▸ Selected passage:
>>>

5:08: iTunes sold developments. App store. Over 35,000 applications. This is a new stat. Close to 1 billion downloads (but no cigar today).

5:09. iPhone. Now in 81 countries. Rev recognition $1.52 billion, up more than 300% from last year. Repeating what’s new in iPhone 3.0. Deferring rev. on all iPhones sold after March 17.

5:11: Stores. Now 252 stores, one new this quarter. Rev. 1.47 billion, up from 1.42 billion, but average sales per store was down: $5.9 million down from %7.1 million.

5:13: Gross margin discussion. Why up? Commodity costs. Higher-rev products. Etc. He’s losing me.

5:13: Cash discussion.

5:14: Guidance: Forecasting is “challenging.” Rev: 7.7 billion to $7.9 billion. GM: 33%. OpEx $1.35 billion. Tax rate: 31%. EPS”: 95 cents to a dollar.

Confident. Pleased. Etc.

5:16 Q&A below the fold.

See also: Five key quotes from Tim Cook.

Q: Tim, what is outlook for component pricing? A: Cook: Still favorable, but NAND will increase sequentially. Last quarter was about wringing out excess inventory. Average bill of materials in range, not necessarily down.

<<<

▸ Tasks to complete:
1 – From the earnings call liveblog, list each guidance item in the 5:14 entry with its figure.
2 – Resume the earnings call liveblog after Cook's answer on component pricing, keeping its terse Q&A style.
The lines after this point are separate material, unrelated to the earnings call liveblog.

▸ Source material:
>>>

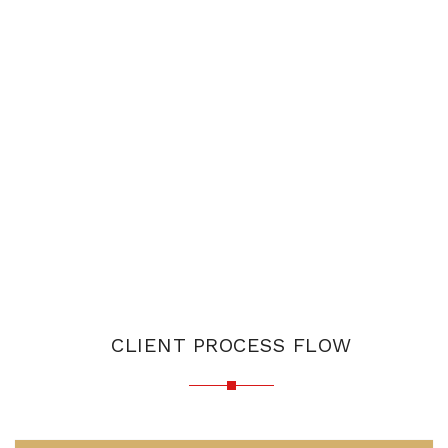
CLIENT PROCESS FLOW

<<<

▸ Your responses:
1 –
- Revenue: $7.7 billion to $7.9 billion
- GM: 33%
- OpEx: $1.35 billion
- Tax rate: 31%
- EPS: 95 cents to a dollar

2 –
Q: Peter, cash flow was down year to year. First time in a long time. How come? A: No because of deferred revenue. Three things. 1st: Made pre-payment to LG.(?) 2nd accoungs payable. 3rd: Tax payments. Made 1.3 billion payments in march quarter.

Q: Mac business. Desktop side exceeded expectations, but ASP down. What’s going on in this tough economy? A: Tim: With new desktop line we saw acceleration of sales, which allowed us to equal year before. After launch, higher mix of desktops, helped push average selling price down. Mac pro lower, higher Mac mini. All through quarter pro products were weaker than year before, mainly due to the economy and businesses cutting back. And education in U.S. contracted 11% year over year, due to states not having tax revenues as projected. Hoping stimulus funds will start to flow. In notebooks, sales of $999 Macbook helped drive down ASP. Good news: consumer holding up much better than businesses and education.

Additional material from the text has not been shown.